#### YOUR GOAL:
Write out the passage below on hooliganism and Chelsea's attendance figures in full, word for word.

#### DOCUMENT TEXT:
===============

Throughout the 1970’s and 1980’s hooliganism was so rife in football that it was labelled the ‘English Disease’. And Chelsea were at the forefront, certainly as far as the media and the public consciousness were concerned. There is no doubt that this had a profound effect on attendances for all clubs, not just Chelsea, and between 1981 and 1986 football crowds were at their the lowest since before 1914.

By way of comparison, Everton, Arsenal and Spurs, ‘Big Five’ clubs, averaged between 20,000 and 25,000 between 1983 and 1986. They were winning FA Cups, finishing in the top half of Division One and playing in Europe. Chelsea, averaged 13,132 in 1982 with their 2nd lowest position of all time; 12,672 in 1983 with their lowest league position ever and 21,120 in 1984 when they were promoted. For further context Stamford Bridge was literally falling down with its very existence continually in doubt and Ken Bates was putting up electric fences, introducing membership cards and pricing out the Old School support with among the highest ticket prices in England.

Bringing us back to our current short-term predicament in terms of a reduced capacity, it is worth noting that Chelsea has the 6th highest average attendance of all time with 32, 531 (ironically very close to the attendance against Arsenal), behind Man Utd, Liverpool, Arsenal, Tottenham and Newcastle.

===============

#### ENTRIES SUPPLIED:

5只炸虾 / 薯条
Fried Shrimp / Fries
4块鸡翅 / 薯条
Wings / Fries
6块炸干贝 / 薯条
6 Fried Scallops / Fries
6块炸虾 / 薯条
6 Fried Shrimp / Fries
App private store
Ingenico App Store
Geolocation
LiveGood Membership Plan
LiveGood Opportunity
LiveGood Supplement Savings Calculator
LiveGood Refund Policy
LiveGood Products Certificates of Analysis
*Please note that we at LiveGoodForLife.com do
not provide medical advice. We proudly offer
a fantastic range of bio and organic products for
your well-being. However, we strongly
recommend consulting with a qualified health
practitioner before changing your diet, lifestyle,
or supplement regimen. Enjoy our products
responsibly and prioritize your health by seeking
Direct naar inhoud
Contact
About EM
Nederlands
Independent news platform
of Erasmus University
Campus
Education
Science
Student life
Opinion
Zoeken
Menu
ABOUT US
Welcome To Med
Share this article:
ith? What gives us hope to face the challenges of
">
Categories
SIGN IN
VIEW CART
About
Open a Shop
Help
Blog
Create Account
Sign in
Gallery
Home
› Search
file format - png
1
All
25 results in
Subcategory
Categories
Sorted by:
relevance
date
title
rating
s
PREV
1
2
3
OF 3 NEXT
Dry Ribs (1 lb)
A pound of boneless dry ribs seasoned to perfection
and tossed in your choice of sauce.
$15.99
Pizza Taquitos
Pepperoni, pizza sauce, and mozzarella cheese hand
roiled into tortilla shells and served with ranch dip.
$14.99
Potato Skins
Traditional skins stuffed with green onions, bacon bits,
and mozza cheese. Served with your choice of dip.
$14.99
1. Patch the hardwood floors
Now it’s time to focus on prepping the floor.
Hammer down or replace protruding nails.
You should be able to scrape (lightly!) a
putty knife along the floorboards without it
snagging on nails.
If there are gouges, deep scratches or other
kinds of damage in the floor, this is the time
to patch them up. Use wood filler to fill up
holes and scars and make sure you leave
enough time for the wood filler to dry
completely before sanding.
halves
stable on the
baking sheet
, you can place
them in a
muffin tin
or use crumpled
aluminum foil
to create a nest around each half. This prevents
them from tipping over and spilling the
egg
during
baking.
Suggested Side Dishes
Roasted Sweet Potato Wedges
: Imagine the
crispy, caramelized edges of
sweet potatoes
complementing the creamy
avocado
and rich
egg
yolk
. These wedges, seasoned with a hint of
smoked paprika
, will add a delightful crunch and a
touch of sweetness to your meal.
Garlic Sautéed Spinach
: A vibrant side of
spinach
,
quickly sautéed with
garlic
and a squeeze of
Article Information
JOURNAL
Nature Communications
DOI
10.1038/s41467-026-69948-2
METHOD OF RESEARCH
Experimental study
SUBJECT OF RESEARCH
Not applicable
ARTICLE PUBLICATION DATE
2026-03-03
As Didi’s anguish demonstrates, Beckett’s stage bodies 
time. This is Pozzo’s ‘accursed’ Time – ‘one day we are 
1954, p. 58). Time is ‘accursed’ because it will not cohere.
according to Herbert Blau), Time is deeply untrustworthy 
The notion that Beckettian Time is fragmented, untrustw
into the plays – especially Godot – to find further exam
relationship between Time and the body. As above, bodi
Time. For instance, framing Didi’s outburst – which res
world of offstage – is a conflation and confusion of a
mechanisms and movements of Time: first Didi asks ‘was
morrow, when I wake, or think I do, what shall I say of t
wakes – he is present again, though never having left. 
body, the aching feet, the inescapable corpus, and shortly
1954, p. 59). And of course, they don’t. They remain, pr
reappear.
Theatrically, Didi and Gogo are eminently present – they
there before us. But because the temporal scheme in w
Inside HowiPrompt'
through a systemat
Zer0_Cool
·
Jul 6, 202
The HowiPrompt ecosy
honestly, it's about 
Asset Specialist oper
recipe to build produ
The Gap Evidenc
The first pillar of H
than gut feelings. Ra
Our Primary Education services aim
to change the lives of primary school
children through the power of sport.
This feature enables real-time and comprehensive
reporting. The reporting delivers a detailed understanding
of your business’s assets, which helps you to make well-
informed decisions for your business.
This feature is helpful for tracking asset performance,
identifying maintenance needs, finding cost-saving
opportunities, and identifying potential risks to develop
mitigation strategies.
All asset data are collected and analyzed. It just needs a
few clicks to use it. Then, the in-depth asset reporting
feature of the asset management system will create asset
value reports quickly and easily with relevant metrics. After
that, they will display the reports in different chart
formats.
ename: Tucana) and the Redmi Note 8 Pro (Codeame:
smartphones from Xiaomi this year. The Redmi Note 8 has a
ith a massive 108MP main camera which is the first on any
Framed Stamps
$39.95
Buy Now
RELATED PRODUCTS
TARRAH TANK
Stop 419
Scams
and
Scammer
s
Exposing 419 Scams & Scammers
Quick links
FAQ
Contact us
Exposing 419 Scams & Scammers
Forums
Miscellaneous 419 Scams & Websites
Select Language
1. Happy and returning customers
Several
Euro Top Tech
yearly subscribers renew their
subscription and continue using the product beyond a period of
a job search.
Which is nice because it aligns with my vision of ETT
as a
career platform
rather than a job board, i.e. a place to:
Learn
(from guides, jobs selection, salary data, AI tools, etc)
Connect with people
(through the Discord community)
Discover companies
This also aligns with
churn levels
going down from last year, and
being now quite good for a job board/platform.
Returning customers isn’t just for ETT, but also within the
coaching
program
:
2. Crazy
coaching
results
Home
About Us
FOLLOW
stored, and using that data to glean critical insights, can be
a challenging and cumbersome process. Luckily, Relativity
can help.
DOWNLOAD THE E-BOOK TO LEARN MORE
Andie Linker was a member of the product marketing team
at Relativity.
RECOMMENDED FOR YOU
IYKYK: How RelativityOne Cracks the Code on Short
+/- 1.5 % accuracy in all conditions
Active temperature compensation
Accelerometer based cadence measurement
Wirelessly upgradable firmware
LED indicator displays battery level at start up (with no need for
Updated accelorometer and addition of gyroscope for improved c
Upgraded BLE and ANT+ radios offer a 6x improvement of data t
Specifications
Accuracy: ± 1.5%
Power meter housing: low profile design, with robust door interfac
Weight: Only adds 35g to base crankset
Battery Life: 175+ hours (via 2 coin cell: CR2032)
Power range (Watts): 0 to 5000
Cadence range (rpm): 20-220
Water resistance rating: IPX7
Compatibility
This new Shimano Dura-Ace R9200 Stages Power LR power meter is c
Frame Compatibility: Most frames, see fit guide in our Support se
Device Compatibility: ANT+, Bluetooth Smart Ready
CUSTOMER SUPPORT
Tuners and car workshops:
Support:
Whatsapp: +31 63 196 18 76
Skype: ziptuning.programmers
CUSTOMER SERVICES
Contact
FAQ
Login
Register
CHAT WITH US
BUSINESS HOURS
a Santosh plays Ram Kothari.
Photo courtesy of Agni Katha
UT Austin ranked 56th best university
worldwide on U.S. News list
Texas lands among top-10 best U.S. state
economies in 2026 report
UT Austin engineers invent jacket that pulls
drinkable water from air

===============

#### FINAL ANSWER:
Throughout the 1970’s and 1980’s hooliganism was so rife in football that it was labelled the ‘English Disease’. And Chelsea were at the forefront, certainly as far as the media and the public consciousness were concerned. There is no doubt that this had a profound effect on attendances for all clubs, not just Chelsea, and between 1981 and 1986 football crowds were at their the lowest since before 1914.

By way of comparison, Everton, Arsenal and Spurs, ‘Big Five’ clubs, averaged between 20,000 and 25,000 between 1983 and 1986. They were winning FA Cups, finishing in the top half of Division One and playing in Europe. Chelsea, averaged 13,132 in 1982 with their 2nd lowest position of all time; 12,672 in 1983 with their lowest league position ever and 21,120 in 1984 when they were promoted. For further context Stamford Bridge was literally falling down with its very existence continually in doubt and Ken Bates was putting up electric fences, introducing membership cards and pricing out the Old School support with among the highest ticket prices in England.

Bringing us back to our current short-term predicament in terms of a reduced capacity, it is worth noting that Chelsea has the 6th highest average attendance of all time with 32, 531 (ironically very close to the attendance against Arsenal), behind Man Utd, Liverpool, Arsenal, Tottenham and Newcastle.